The measures announced deal with personal, business, property and investment taxation but whether any will have a significant effect on the man in the street or the farmer in his yard remains to be seen.
It is the announcements on investment in infrastructure in the days leading up to the Statement that will change all of our lives here in the West Country. Of course, we have heard many times of successive governments good intentions regarding the upgrading of the A303 but finally, given the fanfare surrounding proposals to tunnel under Stonehenge and to provide dual carriageway to within 12 miles of the Lizard, it may be about to happen.
How will all this affect the rural economy though?
Business rates relief is to be doubled and there is to be a full review of the structure of business rates. John Mortimer of the CLA said: “This marks a major breakthrough in a long running campaign by a range of business organisations to end perceived unfairness in the way business rates works. The Government had resisted this for a long time and so a concession to allow a ‘long term’ review is significant.”

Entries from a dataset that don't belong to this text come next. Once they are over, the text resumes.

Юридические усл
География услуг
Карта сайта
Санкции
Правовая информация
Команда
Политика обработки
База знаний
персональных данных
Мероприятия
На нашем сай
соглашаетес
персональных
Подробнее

As the headlines have told us, Stamp Duty Land Tax (SDLT) has had a major overhaul. It has been transformed from the old ‘Slab’ system where moving from one value bracket to the next created a vacuum in the market at the transition point.
The new system will be banded with zero tax up to £125,000; 2 per cent payable between there and £250,000; 5 per cent from £250k to £950,000; 10 per cent between £950k and £1.5m and 12 per cent over £1.5m.
This means that in any sale under £937,500 there will be less SDLT to pay than previously, however the charge will increase from previous levels as the value of the property increases from that level.
This would appear to be the Coalition Government’s alternative to a Mansion Tax, with a more structured and even system, albeit a tax that is only payable on purchase of a property and not annually.
The important thing to note here is that the changes apply only to residential property sales, and not to commercial property which will stay with the old system.
Sales of agricultural holdings will be treated as commercial sales and it will not be possible to split the farmhouse from the land holding to take advantage of the changes unless it is absolutely clear it is residential only.
It seems that capital allowances and the Annual Investment Allowance have been left to one side. The lack of information is unhelpful though, particularly for farmers who frequently have to make very large payments for costly specialist equipment.
The timing of any such purchases will need to be carefully assessed as we will have to assume the temporary increases will cease. It is therefore advisable to take expert advice should you foresee the need for any significant purchases in the near future.
Mark Seager at Old Mill Accountants said: “As things stand at the moment the Annual Investment Allowance is set to be reduced from £500,000 per annum to £25,000 per annum on the 31 December 2015. As many farmers and agribusinesses exceed this spend, planning for timing of expenditure during the 2015/16 tax year will be absolutely essential.”